Another thing writing the outline prompted me to do was write out brief sketches of the main characters in the story. I now know exactly who the bad guy is. I know why he is doing what he is doing. And most importantly, I know the roadblocks he is going to be throwing up along the way to thwart my heroine.

Something I learned from examining one of my own stories was that the bad guy in a mystery, if he is going to play an active part in the story and not just do the crime and leave the scene until the hero tracks him down, is the person who runs the show. Every thing the protagonist does is basically a reaction to something the bad guy does.

Remember: if the crime hadn’t been committed in the first place, nobody would be doing anything about it in the second place. The villain now has a vested interest in not getting caught. He or she will do anything to stop anyone from discovering their identity.

By writing the outline, I know places where the bad guy will be waiting to set a trap for the hero. If the hero gets too close, the bad guy will throw a monkey wrench into the works. But the villain runs the show, always trying to stay one jump ahead.

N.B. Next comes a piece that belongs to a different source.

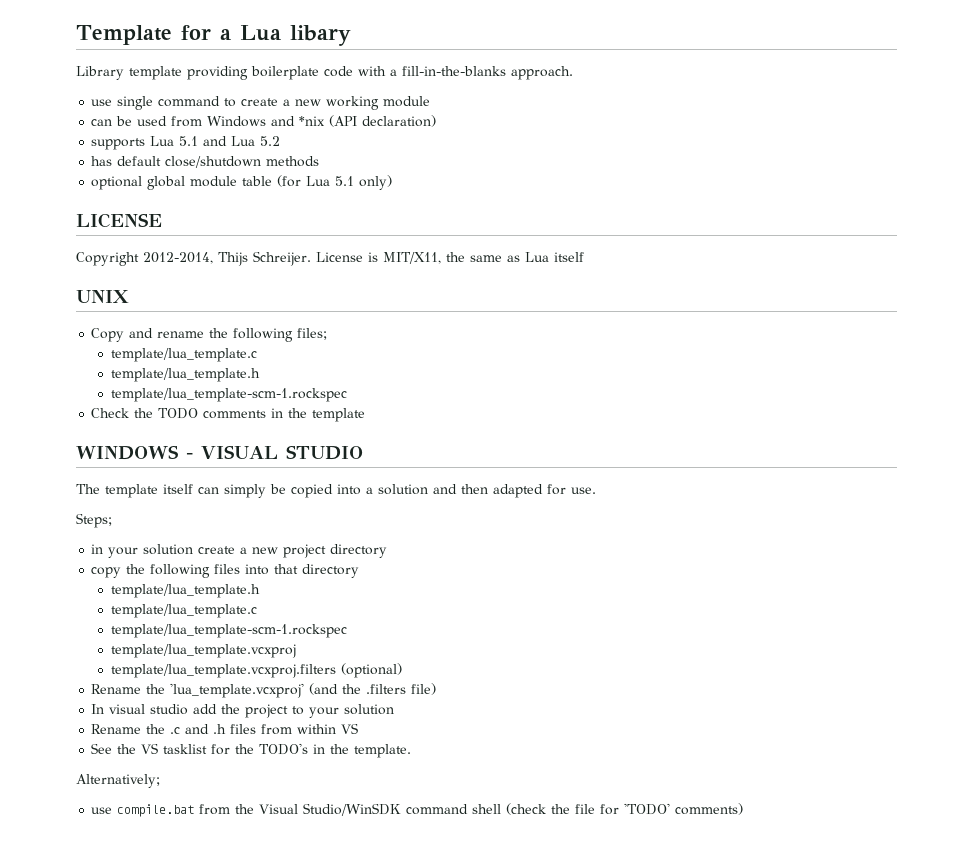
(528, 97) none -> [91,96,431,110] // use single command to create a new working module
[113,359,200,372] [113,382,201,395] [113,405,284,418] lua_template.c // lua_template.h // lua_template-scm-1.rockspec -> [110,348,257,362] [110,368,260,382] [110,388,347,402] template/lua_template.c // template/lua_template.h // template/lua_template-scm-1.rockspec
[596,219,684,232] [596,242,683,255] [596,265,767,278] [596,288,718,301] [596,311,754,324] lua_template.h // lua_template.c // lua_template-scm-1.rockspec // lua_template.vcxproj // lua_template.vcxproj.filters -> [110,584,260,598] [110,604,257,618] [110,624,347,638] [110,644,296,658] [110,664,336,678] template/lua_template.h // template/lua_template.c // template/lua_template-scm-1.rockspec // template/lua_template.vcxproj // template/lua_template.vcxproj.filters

The outline made it much easier to set those traps, throwing the hero off kilter, making the hunt a mental exercise. It will make for a story with more tension if it is plotted that way rather than letting the story flow in a more random pattern.

I’ll see when I am through with the first and second draft if this theory holds true.

Books have been written in many ways, so the best advice is to write the way you find that gets the job done. Finishing is the goal.


Jacqueline Vick

I’m afraid I’m going to be wishy-washy.

When I first tackle a novel or short story, I always have the plot in mind. I doodle questions on a pad of paper. What would this character do in that situation? What else would he do?

Since I write mysteries, I want to know the crime, why it was committed, and how. I’ll assign possible motives to the other suspects, building the relationship between them and the victim.
That’s a sort of outline.

It’s after the first draft that the outline comes in handy. A brilliant writer I know (initials GBP) suggested that I outline the story once I’ve got it all on paper in order to show what’s missing. It works like a charm. I pretend I’m preparing the outline for an agent or publisher, so it has to be detailed and it has to spell it all out.

The canyons of missing information, the stuff that doesnt’ make sense, it all becomes clear in that post-first draft outline. It’s too embarassing to tell you what I’ve discovered missing. It’s like looking down in a crowded room and discovering that you forgot to button your shirt. And not in that hot-body-on-display kind of way. In that threadbare-bra-exposed-bellyroll kind of way.

I’m too arrogant to believe that my characters speak to me and that they’ll move the story in the direction they see fit. I speak to them, and it’s usually to say, “Move your fanny!”